FLAP - A Federated Learning Framework for Attribute-based Access Control Policies

Technology advances in areas such as sensors, IoT, and robotics, enable new collaborative applications (e.g., autonomous devices). A primary requirement for such collaborations is to have a secure system that enables information sharing and information flow protection. A policy-based management system is a key mechanism for secure selective sharing of protected resources. However, policies in each party of a collaborative environment cannot be static as they have to adapt to different contexts and situations. One advantage of collaborative applications is that each party in the collaboration can take advantage of the knowledge of the other parties for learning or enhancing its own policies. We refer to this learning mechanism as policy transfer. The design of a policy transfer framework has challenges, including policy conflicts and privacy issues.
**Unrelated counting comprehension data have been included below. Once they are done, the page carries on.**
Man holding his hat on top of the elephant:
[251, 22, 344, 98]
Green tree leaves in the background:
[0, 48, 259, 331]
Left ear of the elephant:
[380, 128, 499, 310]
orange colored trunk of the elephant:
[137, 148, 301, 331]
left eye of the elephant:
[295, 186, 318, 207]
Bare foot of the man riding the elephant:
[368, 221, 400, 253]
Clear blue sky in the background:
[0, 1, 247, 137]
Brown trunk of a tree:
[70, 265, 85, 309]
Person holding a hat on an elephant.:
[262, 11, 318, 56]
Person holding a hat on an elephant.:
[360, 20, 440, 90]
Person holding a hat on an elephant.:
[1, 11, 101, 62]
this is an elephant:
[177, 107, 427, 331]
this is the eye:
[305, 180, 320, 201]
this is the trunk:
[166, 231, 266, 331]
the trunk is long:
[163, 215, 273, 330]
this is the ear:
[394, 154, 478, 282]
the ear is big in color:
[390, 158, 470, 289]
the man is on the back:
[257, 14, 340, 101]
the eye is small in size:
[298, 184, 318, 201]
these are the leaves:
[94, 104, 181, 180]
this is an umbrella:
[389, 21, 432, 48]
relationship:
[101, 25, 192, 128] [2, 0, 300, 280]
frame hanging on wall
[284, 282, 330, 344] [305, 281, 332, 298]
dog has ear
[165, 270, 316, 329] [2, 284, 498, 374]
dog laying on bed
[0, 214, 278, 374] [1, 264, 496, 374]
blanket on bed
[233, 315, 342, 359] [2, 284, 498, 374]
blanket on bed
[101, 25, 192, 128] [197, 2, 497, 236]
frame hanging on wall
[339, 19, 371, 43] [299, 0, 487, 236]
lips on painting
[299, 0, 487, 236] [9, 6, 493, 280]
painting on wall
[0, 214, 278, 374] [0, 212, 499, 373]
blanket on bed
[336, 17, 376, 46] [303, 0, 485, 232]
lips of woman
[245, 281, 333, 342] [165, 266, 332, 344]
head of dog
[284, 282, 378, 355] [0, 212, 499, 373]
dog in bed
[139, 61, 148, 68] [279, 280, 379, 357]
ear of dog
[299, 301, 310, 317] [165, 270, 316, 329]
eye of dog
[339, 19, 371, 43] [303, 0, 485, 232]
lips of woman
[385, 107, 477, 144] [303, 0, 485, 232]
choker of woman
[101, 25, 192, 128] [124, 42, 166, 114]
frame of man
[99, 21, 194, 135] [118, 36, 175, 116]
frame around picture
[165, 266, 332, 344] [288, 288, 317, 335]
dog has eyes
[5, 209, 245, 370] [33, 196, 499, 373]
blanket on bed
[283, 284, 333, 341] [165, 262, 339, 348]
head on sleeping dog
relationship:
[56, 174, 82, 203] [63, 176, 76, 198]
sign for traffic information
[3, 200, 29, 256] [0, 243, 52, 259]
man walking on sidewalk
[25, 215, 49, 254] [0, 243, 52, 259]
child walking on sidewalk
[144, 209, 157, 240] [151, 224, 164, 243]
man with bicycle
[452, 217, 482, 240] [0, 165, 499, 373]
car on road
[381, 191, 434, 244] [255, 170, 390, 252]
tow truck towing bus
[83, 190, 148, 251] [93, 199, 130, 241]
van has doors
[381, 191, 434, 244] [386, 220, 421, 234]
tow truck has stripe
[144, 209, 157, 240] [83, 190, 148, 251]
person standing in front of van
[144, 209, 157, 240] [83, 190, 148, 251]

Policy conflicts typically arise because of differences in the obligations of the parties, whereas privacy issues result because of data sharing constraints for sensitive data. Hence, the policy transfer framework should be able to tackle such challenges by considering minimal sharing of data and supporting policy adaptation to address conflict. In the paper, we propose a framework that aims at addressing such challenges. We introduce a formal definition of the policy transfer problem for attribute-based access control policies. We then introduce the transfer methodology which consists of three sequential steps. Finally, we report experimental results.